------ EXCERTO

Ao mesmo tempo que, e ao contrário do que apregoa o ministro-gestor da Saúde, aumenta a despesa com a Saúde, já que temos de englobar o dinheiro canalizado para as PPP’s do sector e de outras ajudas indirectas ao negócio privado da saúde (doença), sobe exponencialmente o estado de degradação do da Saúde dos portuguese;, o que, a médio e longo prazo, fará disparar os custos com os cuidados de saúde em geral, do SNS, e dos próprios utentes que, por sua vez, têm cada menos dinheiro para comer e para as despesas mínimas de sobrevivência. E vários indicadores apontam para o pior estado de Saúde da grande maioria do povo português e dos seus filhos, fazendo encarecer a despesa na saúde a longo prazo e com prejuízo para a economia, já que tanto falam no crescimento económico e na ultrapassagem da crise.

E iremos citar dois indicadores preocupantes: aumento da percentagem de trabalhadores em burnout e aumento de casos de depressão e de angústia infantil.

A percentagem de trabalhadores que se encontram num estado de esgotamento psicológico (burnout) aumentou de 9% para 15%, entre 2008 e 2013, sendo o máximo aceitável 9 a 10% - segundo estudo da Associação Portuguesa de Psicologia da Saúde Ocupacional (APPSO). Do mesmo modo, as disfuncionalidades emocionais dos trabalhadores estão a aumentar drasticamente: enquanto, em 2008, a percentagem dos trabalhadores inquiridos que afirmavam estar a enfrentar situações de stress nos seus locais de trabalho era 36%, em 2013, era já de 62%. As razões apontadas são degradação das condições de trabalho, ameaça de despedimento e precariedade laboral e cortes salariais. Indubitavelmente que a degradação do estado de saúde e de bem-estar acompanha de perto a degradação económica dos trabalhadores.

Em outro campo, o da saúde infantil, o estado de bem-estar dos propalados “homens de amanhã” degrada-se rapidamente e de forma notória. O aumento de casos de angústia e depressão infantil reveste aspectos de grande gravidade, devido às dificuldades “económicas (e sociais) das famílias” e de falta “ de apoios sociais e programas activos para o mercado de trabalho” – na opinião do presidente da Comissão da Saúde da Mulher, Criança e Adolescente, “Portugal arrisca-se a ser um país de crianças tristes”. E mais: “Ficamos perplexos com as faixas etárias das crianças em que se detectam os cada vez mais frequentes problemas de ansiedade, angústias e depressões, algumas com oito, nove, dez anos”. O governo PSD/CDS-PP não só está a empobrecer o povo português de forma rápida e custe o que custar como está a transformar o país num país sem futuro – em 2060, prevê-se que haja menos 2 milhões de portugueses devido à baixa natalidade que, por sua vez, decorre da miséria económica do povo e da falta de perspectivas para o futuro (na lógica governamental e malthusiana de “os jovens que emigrem, os velhos que morram depressa” e, de preferência, antes de receber a reforma).

------------
------ DADOS FORNECIDOS

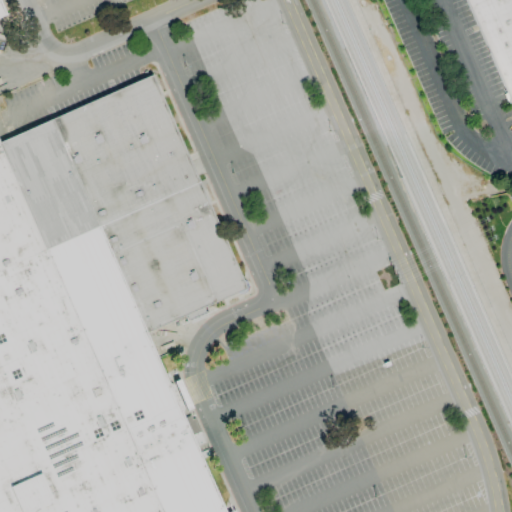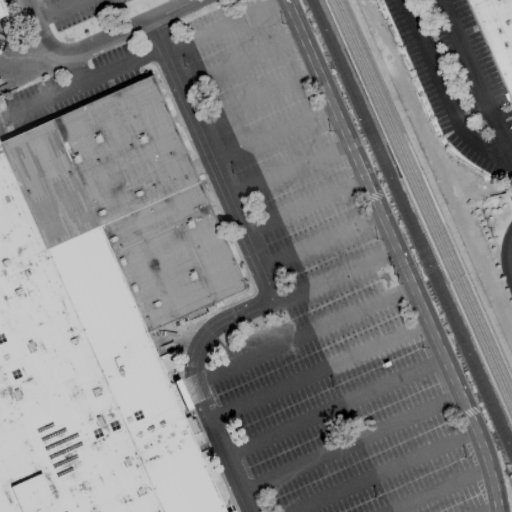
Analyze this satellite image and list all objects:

------------

*CONJUNTO DE TAREFAS:*
a: Enumere todas as percentagens que aparecem no excerto.
b: Troque "ministro-gestor" por "ministro" e reproduza o excerto desde "Ao mesmo tempo" até "ultrapassagem da crise.".

*RESPOSTAS POR TAREFA:*
a: 9%, 15%, 9 a 10%, 36% e 62%.

b:
Ao mesmo tempo que, e ao contrário do que apregoa o ministro da Saúde, aumenta a despesa com a Saúde, já que temos de englobar o dinheiro canalizado para as PPP’s do sector e de outras ajudas indirectas ao negócio privado da saúde (doença), sobe exponencialmente o estado de degradação do da Saúde dos portuguese;, o que, a médio e longo prazo, fará disparar os custos com os cuidados de saúde em geral, do SNS, e dos próprios utentes que, por sua vez, têm cada menos dinheiro para comer e para as despesas mínimas de sobrevivência. E vários indicadores apontam para o pior estado de Saúde da grande maioria do povo português e dos seus filhos, fazendo encarecer a despesa na saúde a longo prazo e com prejuízo para a economia, já que tanto falam no crescimento económico e na ultrapassagem da crise.